* **How to complete this task**:
Return the text of all the entries below line for line and without changes. Omit the pictures.

Source records
..............................

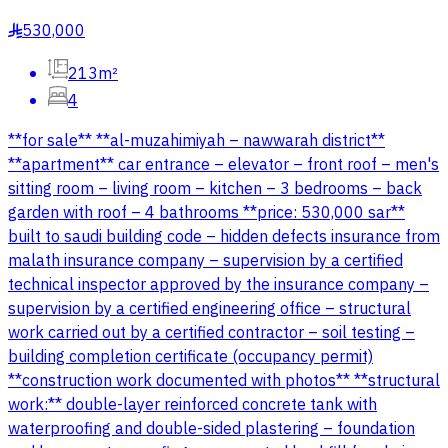
530,000
§
213m²
4
**for sale** **al-muzahimiyah – nawwarah district**
**apartment** car entrance – elevator – front roof – men's
sitting room – living room – kitchen – 3 bedrooms – back
garden with roof – 4 bathrooms **price: 530,000 sar**
built to saudi building code – hidden defects insurance from
malath insurance company – supervision by a certified
technical inspector approved by the insurance company –
supervision by a certified engineering office – structural
work carried out by a certified contractor – soil testing –
building completion certificate (occupancy permit)
**construction work documented with photos** **structural
work:** double-layer reinforced concrete tank with
waterproofing and double-sided plastering – foundation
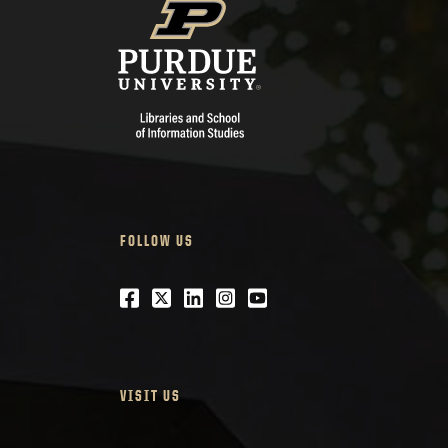
FOLLOW US
Facebook
Twitter
LinkedIn
Instagram
Youtube
VISIT US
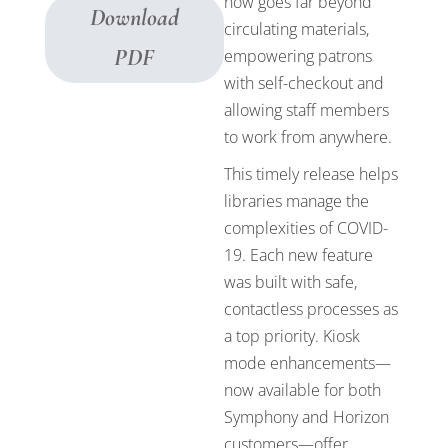
now goes far beyond
Download
circulating materials,
PDF
empowering patrons
with self-checkout and
allowing staff members
to work from anywhere.
This timely release helps
libraries manage the
complexities of COVID-
19. Each new feature
was built with safe,
contactless processes as
a top priority. Kiosk
mode enhancements—
now available for both
Symphony and Horizon
customers—offer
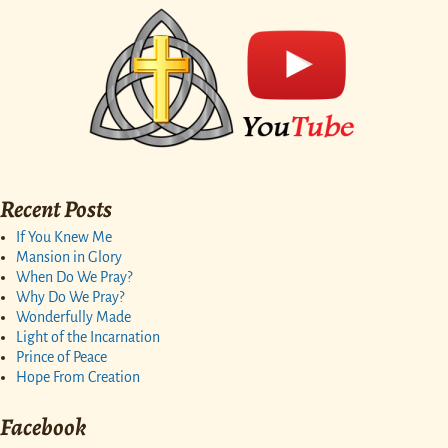
Recent Posts
If You Knew Me
Mansion in Glory
When Do We Pray?
Why Do We Pray?
Wonderfully Made
Light of the Incarnation
Prince of Peace
Hope From Creation
Facebook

..............................

* **Solution**:
530,000
§
213m²
4
**for sale** **al-muzahimiyah – nawwarah district**
**apartment** car entrance – elevator – front roof – men's
sitting room – living room – kitchen – 3 bedrooms – back
garden with roof – 4 bathrooms **price: 530,000 sar**
built to saudi building code – hidden defects insurance from
malath insurance company – supervision by a certified
technical inspector approved by the insurance company –
supervision by a certified engineering office – structural
work carried out by a certified contractor – soil testing –
building completion certificate (occupancy permit)
**construction work documented with photos** **structural
work:** double-layer reinforced concrete tank with
waterproofing and double-sided plastering – foundation
FOLLOW US
Facebook
Twitter
LinkedIn
Instagram
Youtube
VISIT US
now goes far beyond
Download
circulating materials,
PDF
empowering patrons
with self-checkout and
allowing staff members
to work from anywhere.
This timely release helps
libraries manage the
complexities of COVID-
19. Each new feature
was built with safe,
contactless processes as
a top priority. Kiosk
mode enhancements—
now available for both
Symphony and Horizon
customers—offer
Recent Posts
If You Knew Me
Mansion in Glory
When Do We Pray?
Why Do We Pray?
Wonderfully Made
Light of the Incarnation
Prince of Peace
Hope From Creation
Facebook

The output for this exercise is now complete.